COL1A, the main component of a bone matrix, plays a key role in bone, in transferring stress and resisting against deformation and fractures [40]. However, in our study we found a significant reduction in the secretion of the extracellular COL1A (Figure 4B). This finding may confirm that a negative feedback mechanism exists to preserve bone tissue homeostasis. It has been demonstrated that serum TGF-β1, which is produced by osteoblast, is reduced in osteoporotic men [41], and that TGF-β1 is downregulated by extracellular COL1 and COL2 [42]. Thus, reduced extracellular COL1, by upregulating TGF-β1, might protect against osteoarticular diseases. Our experiments also show that BPF produced higher amounts of intracellular COL1A than the control cells (Figure 4A). We hypothesize that BPF might promote bone repair through balancing collagen synthesis. However, since posttranslational processes are strongly involved in the formation of COL1 fibers, we believe that estrogen, vitamin D, and age-related effects on collagen secretion should be investigated in detail in future studies.

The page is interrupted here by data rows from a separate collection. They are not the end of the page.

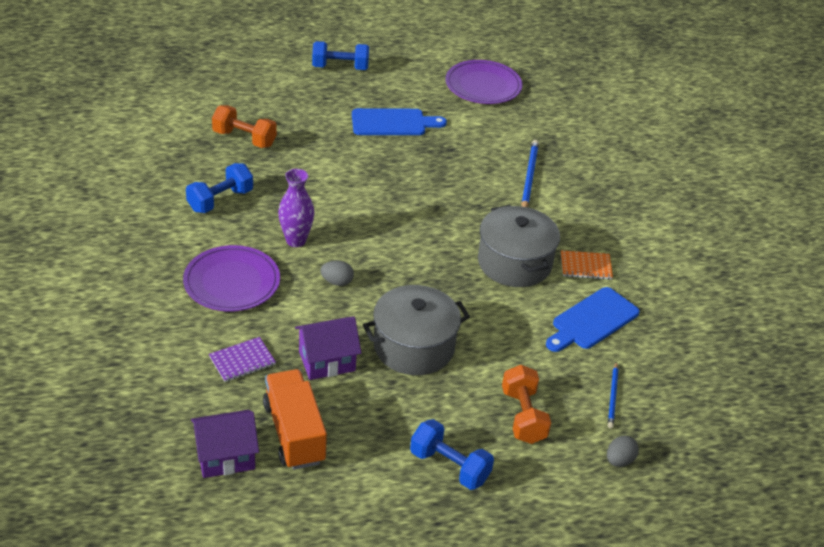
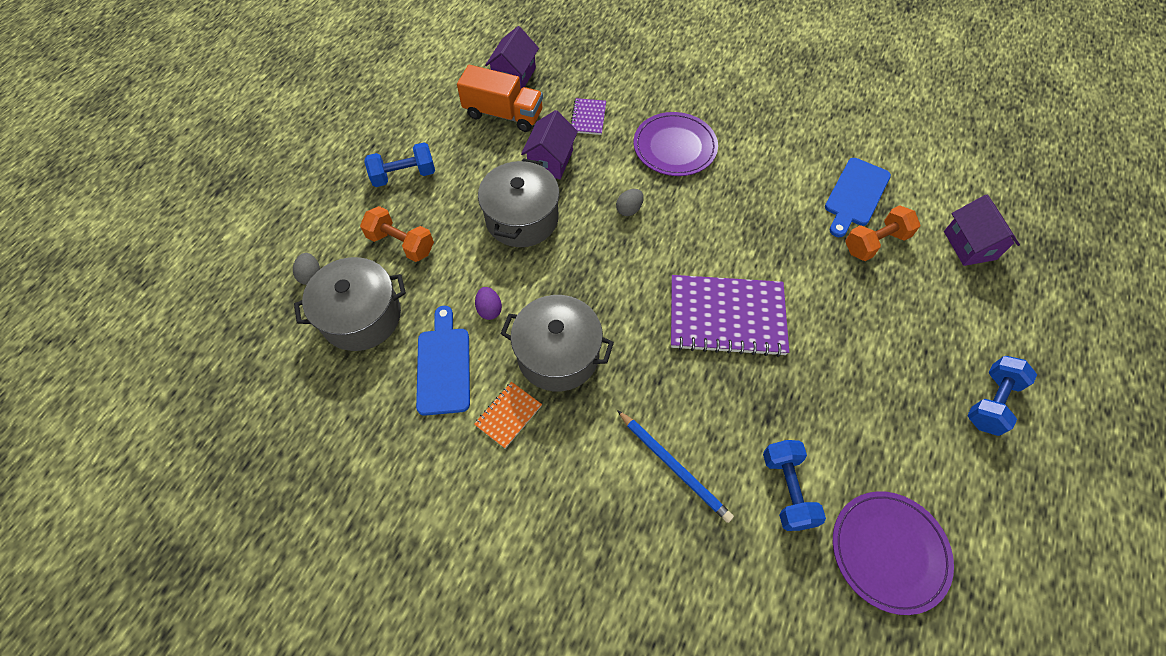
camera: 130 degrees right, 20 degrees up
blue dumbbell [186,163,253,213] -> blue dumbbell moved to [763,440,826,531]
purple vase [278,169,315,247] -> none
blue cutting board [352,108,447,135] -> blue cutting board moved to [825,158,891,237]
blue pencil [608,362,618,428] -> grey pot [294,257,406,351]
none -> purple egg [475,287,502,320]
none -> purple notebook [671,275,789,357]
none -> purple house [944,194,1020,266]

In this study, the incubation time and doses used were chosen based on previous reports [29,43,44]. In addition, since some natural polyphenols produce H2O2, during the so-called autoxidation process of polyphenols, and H2O2 acts as a second messenger modulating gene expression [45], we chose the short incubation time of 10 min.

Flavanone distribution within different citrus species can be quite distinctive. The active ingredients in Bergamot are mainly naringin, neohesperidin and neoeriocitrin. C. bergamia contains 2.23, 1.60 and 1.38 mg/100 mL of naringin, neohesperidin and neoeriocitrin, respectively, whereas C. aurantium (bitter orange) contains 1.97, 0.87 and 0.77 mg/100 mL of these same flavanones, respectively, and C. aurantifolia (lime) only contains 0.01 mg/100 mL of neoeriocitrin [46]. It is evident that Bergamot is characterized by its unique profile of flavanones, and the large amounts of them. Furthermore, Bergamot contains the rare brutieridin and melitidin flavonoids.

Most of the beneficial effects found for citrus flavonoids were based on animal and in vitro studies, which were crucial in explaining mechanisms of these components. Unfortunately, very limited clinical studies have been conducted on citrus flavonoids, or citrus fruit juices, in relation to possible benefits on bone. Furthermore, the amount of polyphenols, flavonoids or other bioactive components cannot be determined from these studies. There is also a significant lack of information regarding clinical studies with pure naringin, neohesperidin and neoeriocitrin. In one study, BFP was safely used at a dose of 500 and 1000 mg/day [20]. In another study, Fang et al. [47] reported plasma concentrations, in rats, of 3.8, 0.23 and 43.5 μg/mL for naringin, naringenin and naringenin glucuronide, respectively, after an oral administration of 746·7 mg/kg naringin as a pure compound. Because we tested BPF from 1 to 100 μg/mL, and in line with these previous studies, we may predict the in vivo exposure conditions. However, we recognize that, when extrapolating in vitro models to in vivo scenarios, additional evidence is needed.

Our results may have other clinical implications. Loss of Wnt/beta-catenin pathway activity may contribute to osteosarcoma development [48]. Osteosarcoma is the most common malignant bone cancer. Thus, carefully designed studies are needed to investigate the anticancer functions of BPF.

5. Conclusions

Our results highlight, for the first time, a potential positive effect of polyphenols from Bergamot, a citrus fruit containing a high flavonoid concentration, on osteoblast differentiation and production of collagen. BPF also reduces RANKL expression, suggesting that it may inhibit osteoclastogenesis. Further studies are necessary to confirm our findings.